Confidential File
Tijuana's Smell Not Like Peach Orchard
While Baja
California was busy electing a new governor this weekend, a drama
enacted in Tijuana's city jail and crammed with international intrigue
went unnoticed by the press.
The central figures were John
Moore, 24, a British comedian who's been working the clubs in San
Francisco, and his fiancee, Kerstin Schelin , 18, a blond, brown-eyed
Swedish girl who immigrated to the United States a couple of months
ago. They drove from San Francisco to Tijuana last Friday, with
intentions of spending a week's vacation on the Baja California seashore.
After relaxing most of Saturday on the beach south of Rosarito, they stopped in a small restaurant on the highway for an early dinner.
It
was there that circumstances began to work against them. A few
individuals who had spent too much time at the bar took a liking to
Miss Schelin.
Immediately, they wanted to dance with her. Moore
and his fiance had no strenuous objections, so she accommodated the
gentlemen with a few dances.
But when the strangers suggested
that the couple accompany them to their "ranch" up in the hills, they
said no. And when the strangers began insisting they decided to get out
and head back to the border.
This, they did. They climbed into
their car and aimed it north. But the four men climbed into another car
and began following them. They'd follow for a while, then speed up and
try to run the couple's car off the road. Three times they tried it.
Finally, at Rosarito, the strangers turned off the highway — and Moore breathed easily.
He
was within a mile of Tijuana when a black sedan pulled alongside of him
and edged his car onto the shoulder. Two men stepped out, identified
themselves as Tijuana police officers and said the couple were wanted
for questioning at the jail.
One of the officers climbed into Moore's car: the other followed in the sedan. And off to jail they went.
From
8 p.m., when they arrived, until 3 a.m. Sunday, they answered question
after question. They sat in a small room in front of the jail. They
could hear a tape-recorder going. And the questions — they were
strange,weird.
Where's the boat? How did they get to Rosarito? Who drove the car into Mexico for them?
The officers studied the couple's passports and visas and papers. They read the comedy scripts which Moore was writing.
On one page was Moore's satire "Weekly Report to the Queen." It mentioned Eisenhower and golf. Was that code?
They found Moore's pilot wings. He had served in the RAF. Where was his plane, they demanded.
Repeatedly,
the couple begged to know what the questioning was all about. So
finally, the officers told them: They were suspected of being Russian
spies. A man from Rosarito had called the police and reported that a
submarine had surfaced offshore. A man and a woman had rowed to the
beach and climbed into the exact '41 Buick, with the exact license
plates, which they were driving.
Immediately, the couple connected the anonymous call to the men whose friendship they had spurned. They were very much relieved.
But
the police weren't. They refused to release the couple. And when Moore
suggested that Tijuana had "a bloody poor police department," they
found a nice cell for him, crowded with hypes going through withdrawal.
Tourists Are White Meat
By Sunday afternoon, Moore and his fiancee managed — on their own initiative — to get in touch with some Mexican immigration officers. They were "cleared" right away.

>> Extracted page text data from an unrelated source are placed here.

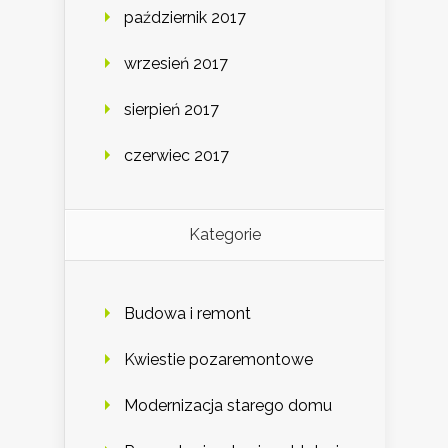
październik 2017
wrzesień 2017
sierpień 2017
czerwiec 2017
Kategorie
Budowa i remont
Kwiestie pozaremontowe
Modernizacja starego domu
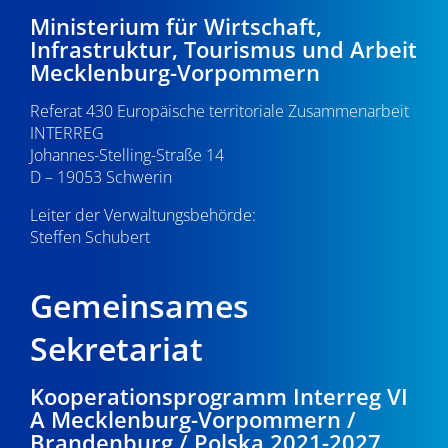
Ministerium für Wirtschaft,
Infrastruktur, Tourismus und Arbeit
Mecklenburg-Vorpommern
Referat 430 Europäische territoriale Zusammenarbeit
INTERREG
Johannes-Stelling-Straße 14
D – 19053 Schwerin
Leiter der Verwaltungsbehörde:
Steffen Schubert
Gemeinsames
Sekretariat
Kooperationsprogramm Interreg VI
A Mecklenburg-Vorpommern /
Brandenburg / Polska 2021-2027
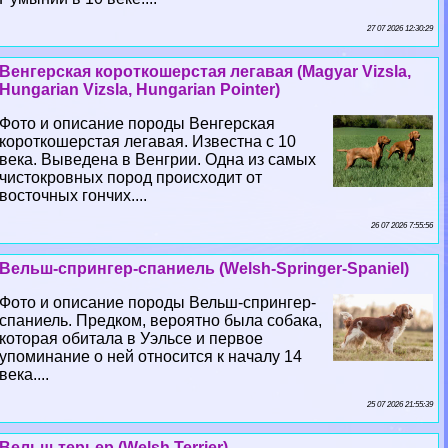
27 07 2026 12:30:29
Венгерская короткошерстая легавая (Magyar Vizsla,
Hungarian Vizsla, Hungarian Pointer)
Фото и описание породы Венгерская
короткошерстая легавая. Известна с 10
века. Выведена в Венгрии. Одна из самых
чистокровных пород происходит от
восточных гончих....
26 07 2026 7:55:56
Вельш-спрингер-спаниель (Welsh-Springer-Spaniel)
Фото и описание породы Вельш-спрингер-
спаниель. Предком, вероятно была собака,
которая обитала в Уэльсе и первое
упоминание о ней относится к началу 14
века....
25 07 2026 21:55:39
Вельш-терьер (Welsh Terrier)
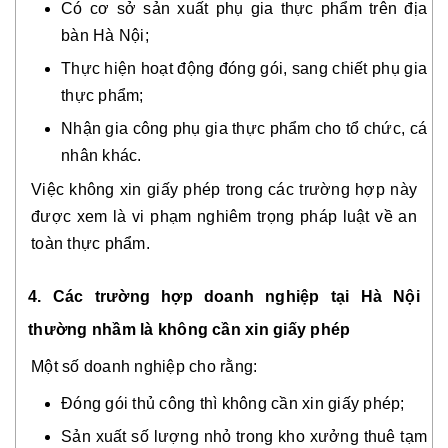
Có cơ sở sản xuất phụ gia thực phẩm trên địa
bàn Hà Nội;
Thực hiện hoạt động đóng gói, sang chiết phụ gia
thực phẩm;
Nhận gia công phụ gia thực phẩm cho tổ chức, cá
nhân khác.
Việc không xin giấy phép trong các trường hợp này
được xem là vi phạm nghiêm trọng pháp luật về an
toàn thực phẩm.
4. Các trường hợp doanh nghiệp tại Hà Nội
thường nhầm là không cần xin giấy phép
Một số doanh nghiệp cho rằng:
Đóng gói thủ công thì không cần xin giấy phép;
Sản xuất số lượng nhỏ trong kho xưởng thuê tạm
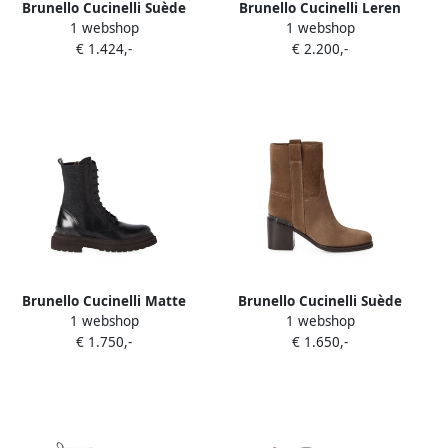
Brunello Cucinelli Suède
Brunello Cucinelli Leren
1 webshop
1 webshop
enkellaarzen Grijs
laarzen met kostbaar detail
€ 1.424,-
€ 2.200,-
Zwart
Brunello Cucinelli Matte
Brunello Cucinelli Suède
1 webshop
1 webshop
kalfsleren en scheerwollen
enkellaarzen met kostbaar
€ 1.750,-
€ 1.650,-
flanellen laarzen met
detail Bruin
kostbaar detail Zwart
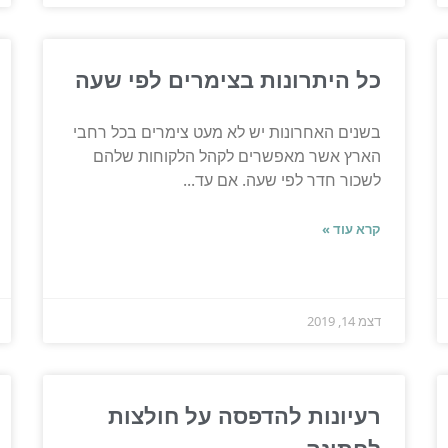
כל היתרונות בצימרים לפי שעה
בשנים האחרונות יש לא מעט צימרים בכל רחבי
הארץ אשר מאפשרים לקהל הלקוחות שלהם
לשכור חדר לפי שעה. אם עד...
קרא עוד »
דצמ 14, 2019
רעיונות להדפסה על חולצות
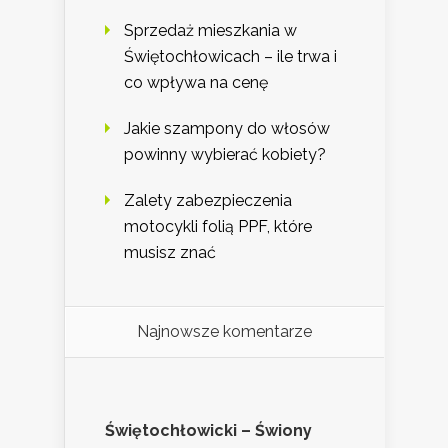
Sprzedaż mieszkania w
Świętochłowicach – ile trwa i
co wpływa na cenę
Jakie szampony do włosów
powinny wybierać kobiety?
Zalety zabezpieczenia
motocykli folią PPF, które
musisz znać
Najnowsze komentarze
Świętochłowicki – Świony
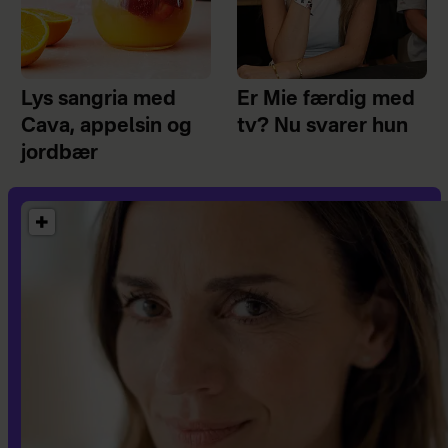
Lys sangria med
Er Mie færdig med
Cava, appelsin og
tv? Nu svarer hun
jordbær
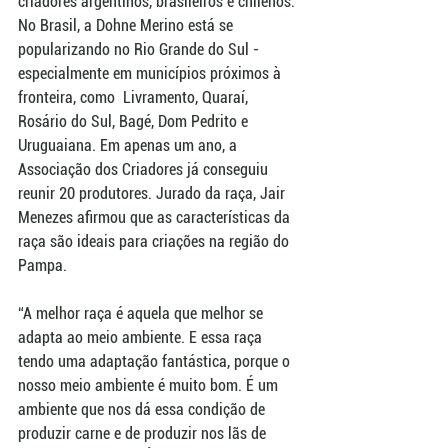
criadores argentinos, brasileiros e chilenos. 
No Brasil, a Dohne Merino está se 
popularizando no Rio Grande do Sul - 
especialmente em municípios próximos à 
fronteira, como  Livramento, Quaraí, 
Rosário do Sul, Bagé, Dom Pedrito e 
Uruguaiana. Em apenas um ano, a 
Associação dos Criadores já conseguiu 
reunir 20 produtores. Jurado da raça, Jair 
Menezes afirmou que as características da 
raça são ideais para criações na região do 
Pampa.
“A melhor raça é aquela que melhor se 
adapta ao meio ambiente. E essa raça 
tendo uma adaptação fantástica, porque o 
nosso meio ambiente é muito bom. É um 
ambiente que nos dá essa condição de 
produzir carne e de produzir nos lãs de 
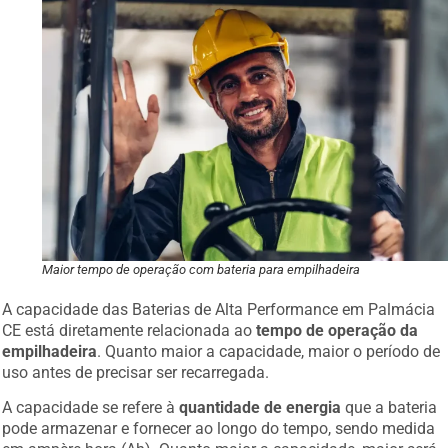
Maior tempo de operação com bateria para empilhadeira
A capacidade das Baterias de Alta Performance em Palmácia
CE está diretamente relacionada ao
tempo de operação da
empilhadeira
. Quanto maior a capacidade, maior o período de
uso antes de precisar ser recarregada.
A capacidade se refere à
quantidade de energia
que a bateria
pode armazenar e fornecer ao longo do tempo, sendo medida
em ampère-hora (Ah). Quanto maior a capacidade, maior será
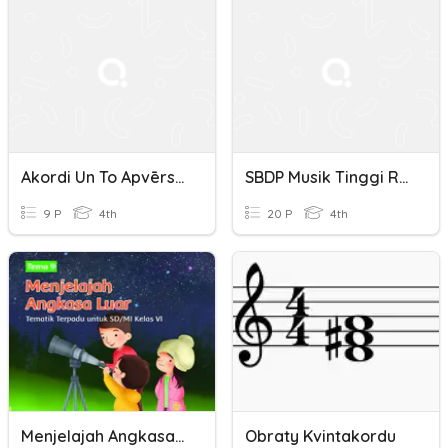
Akordi Un To Apvērsumi
SBDP Musik Tinggi Rendah Nada Dan Akord K4SC
9 P
4th
20 P
4th
Menjelajah Angkasa Luar
Obraty Kvintakordu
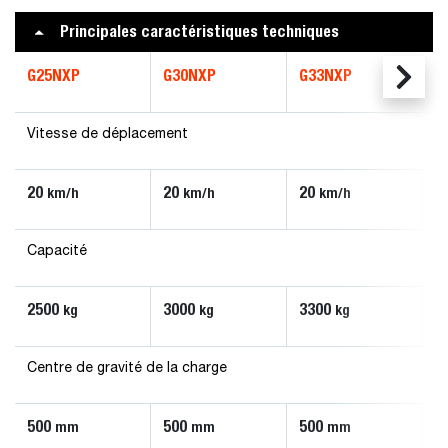
Principales caractéristiques techniques
G25NXP
G30NXP
G33NXP
G
Vitesse de déplacement
20
20
20
2
km/h
km/h
km/h
Capacité
2500
3000
3300
3
kg
kg
kg
Centre de gravité de la charge
500
500
500
5
mm
mm
mm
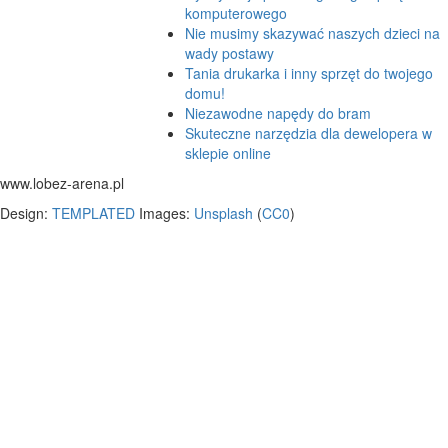
komputerowego
Nie musimy skazywać naszych dzieci na
wady postawy
Tania drukarka i inny sprzęt do twojego
domu!
Niezawodne napędy do bram
Skuteczne narzędzia dla dewelopera w
sklepie online
www.lobez-arena.pl
Design:
TEMPLATED
Images:
Unsplash
(
CC0
)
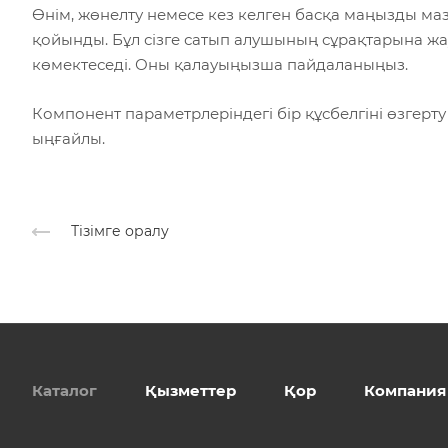
Өнім, жөнелту немесе кез келген басқа маңызды м
қойынды. Бұл сізге сатып алушының сұрақтарына жа
көмектеседі. Оны қалауыңызша пайдаланыңыз.
Компонент параметрлеріндегі бір құсбелгіні өзгерт
ыңғайлы.
Тізімге оралу
Каталог
Қызметтер
Қор
Компания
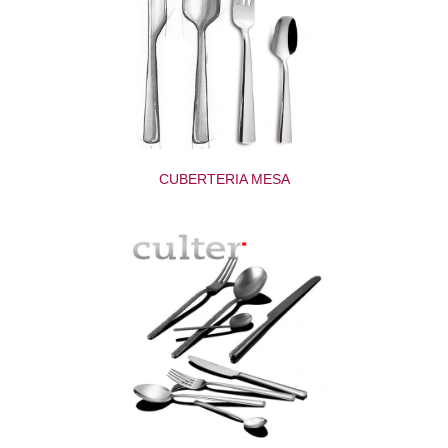
CUBERTERIA MESA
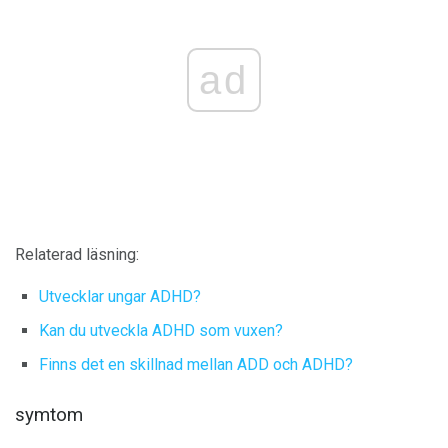
ad
Relaterad läsning:
Utvecklar ungar ADHD?
Kan du utveckla ADHD som vuxen?
Finns det en skillnad mellan ADD och ADHD?
symtom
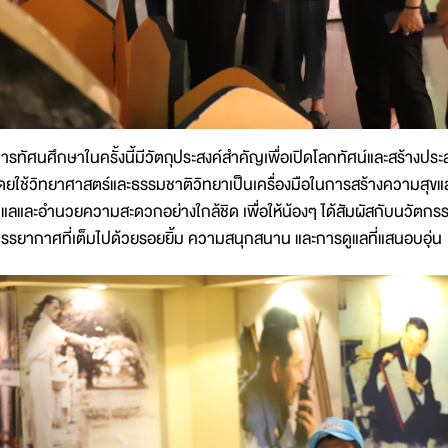
ารทัศนศึกษาในครั้งนี้มีวัตถุประสงค์สำคัญเพื่อเปิดโลกทัศน์และสร้างประ
ดยใช้วิทยาศาสตร์และธรรมชาติวิทยาเป็นเครื่องมือในการสร้างความสุขและ
ูแลและอำนวยความสะดวกอย่างใกล้ชิด เพื่อให้น้องๆ ได้สัมผัสกับนวัตกร
รรยากาศที่เต็มไปด้วยรอยยิ้ม ความสนุกสนาน และการดูแลที่แสนอบอุ่น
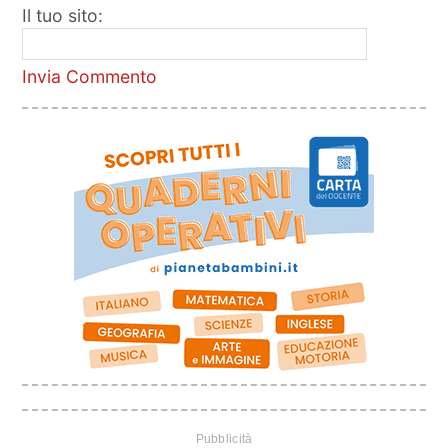
Il tuo sito:
Invia Commento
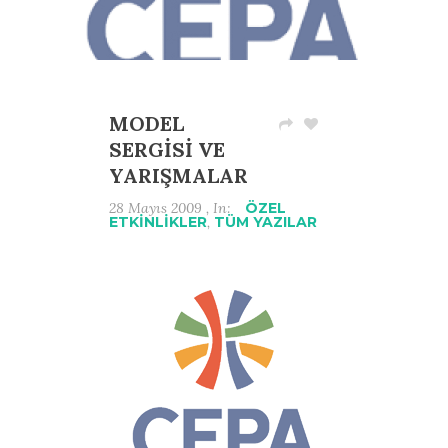
MODEL
SERGİSİ VE
YARIŞMALAR
28 Mayıs 2009 , In:
ÖZEL
ETKİNLİKLER
,
TÜM YAZILAR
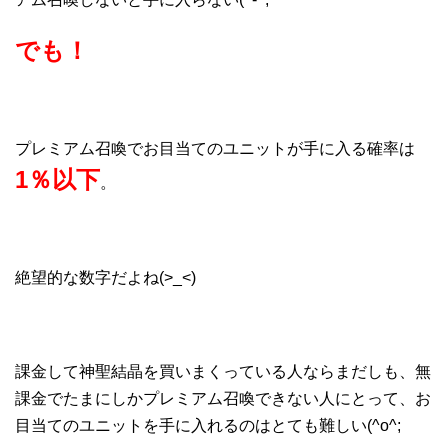
でも！
プレミアム召喚でお目当てのユニットが手に入る確率は
1％以下
。
絶望的な数字だよね(>_<)
課金して神聖結晶を買いまくっている人ならまだしも、無
課金でたまにしかプレミアム召喚できない人にとって、お
目当てのユニットを手に入れるのはとても難しい(^o^;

By this time, of course, they'd lost the $150 they entered jail with — $100 to an alleged attorney and $50 stolen from Miss Schelin's purse, which she was ordered to leave on the sergeant's desk when she was led out of the room for a few minutes.
But we've known all along that Tijuana police will steal tourists blind.
What's comforting to find out is that they'll do the same thing to suspected Russian spies.